About this task
Every line that contains the word "left" should be copied from the records below.

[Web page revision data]
------------------------------------------------------------------------

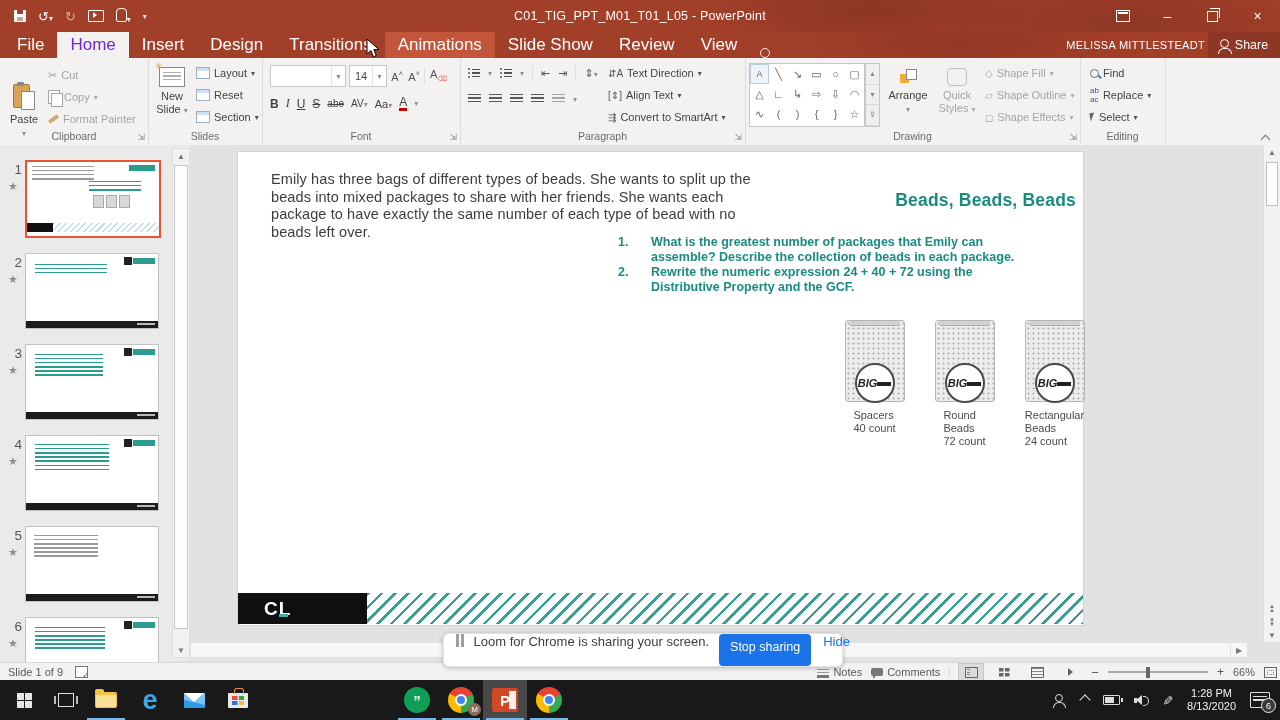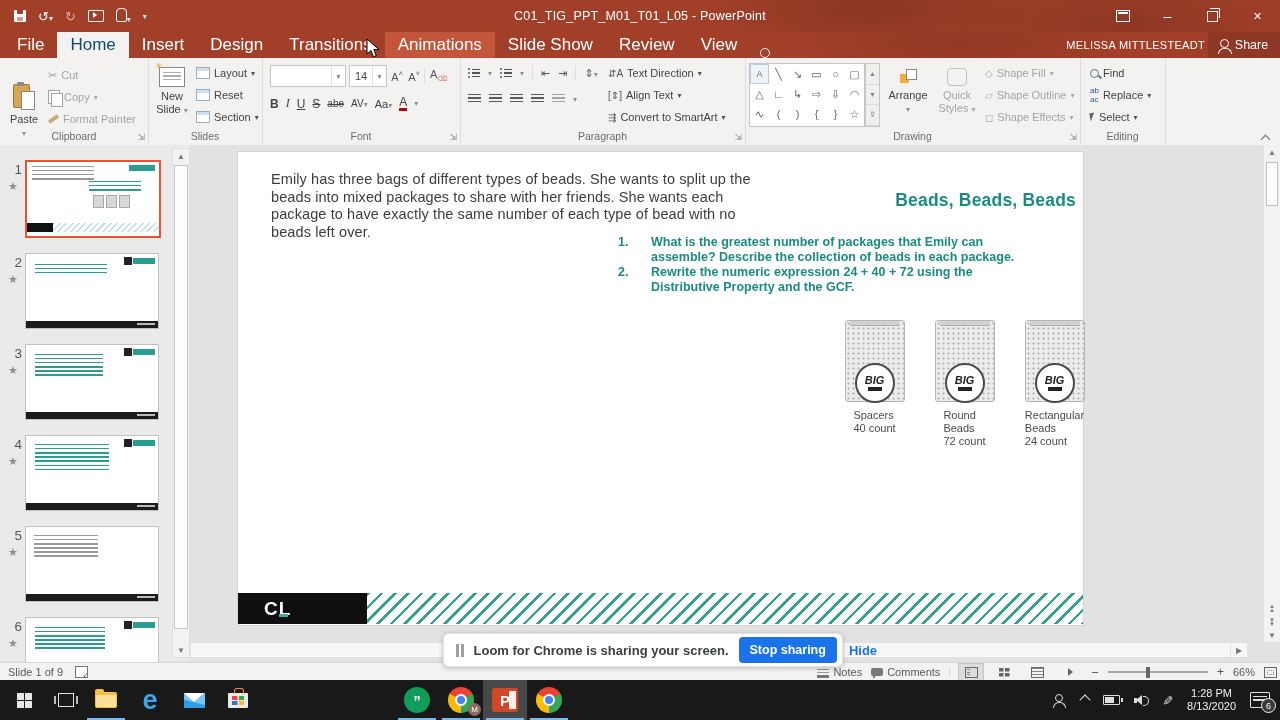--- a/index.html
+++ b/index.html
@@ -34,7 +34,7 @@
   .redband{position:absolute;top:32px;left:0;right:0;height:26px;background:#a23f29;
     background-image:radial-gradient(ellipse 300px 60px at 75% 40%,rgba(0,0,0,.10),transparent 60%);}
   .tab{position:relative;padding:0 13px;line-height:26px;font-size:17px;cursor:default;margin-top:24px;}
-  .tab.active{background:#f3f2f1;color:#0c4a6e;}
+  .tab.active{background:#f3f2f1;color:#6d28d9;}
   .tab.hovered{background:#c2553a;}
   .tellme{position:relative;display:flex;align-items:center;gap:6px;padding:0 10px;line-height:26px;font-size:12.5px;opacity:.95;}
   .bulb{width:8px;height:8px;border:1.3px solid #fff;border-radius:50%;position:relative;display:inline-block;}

------------------------------------------------------------------------

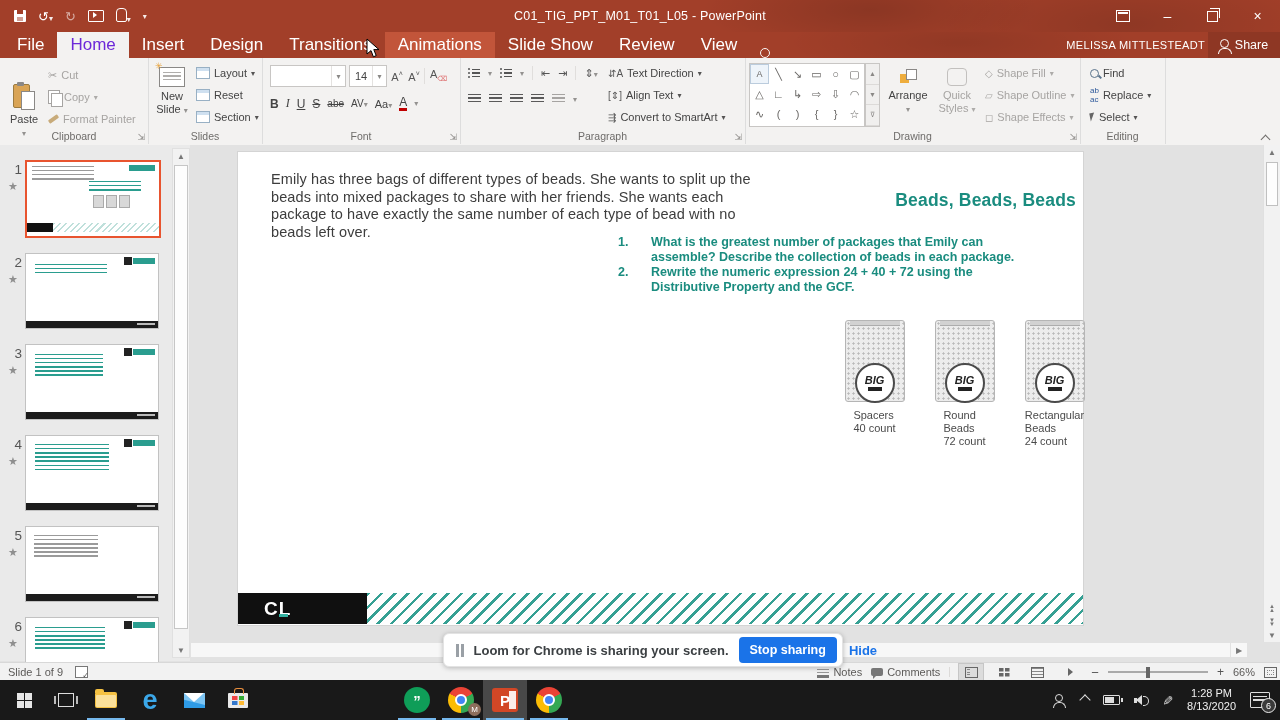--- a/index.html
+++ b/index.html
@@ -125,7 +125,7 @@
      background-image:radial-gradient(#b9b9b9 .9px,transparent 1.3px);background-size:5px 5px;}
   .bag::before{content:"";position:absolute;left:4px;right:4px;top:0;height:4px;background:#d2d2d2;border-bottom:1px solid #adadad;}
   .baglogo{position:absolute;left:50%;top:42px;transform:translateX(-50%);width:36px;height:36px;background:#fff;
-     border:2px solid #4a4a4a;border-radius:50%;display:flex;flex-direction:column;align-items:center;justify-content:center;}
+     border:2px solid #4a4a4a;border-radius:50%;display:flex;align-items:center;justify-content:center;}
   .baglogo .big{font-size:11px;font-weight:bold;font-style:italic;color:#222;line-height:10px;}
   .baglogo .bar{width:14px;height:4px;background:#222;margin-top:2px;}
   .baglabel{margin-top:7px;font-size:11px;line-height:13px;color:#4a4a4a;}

------------------------------------------------------------------------

Task result
   .redband{position:absolute;top:32px;left:0;right:0;height:26px;background:#a23f29;
   .bag::before{content:"";position:absolute;left:4px;right:4px;top:0;height:4px;background:#d2d2d2;border-bottom:1px solid #adadad;}
   .baglogo{position:absolute;left:50%;top:42px;transform:translateX(-50%);width:36px;height:36px;background:#fff;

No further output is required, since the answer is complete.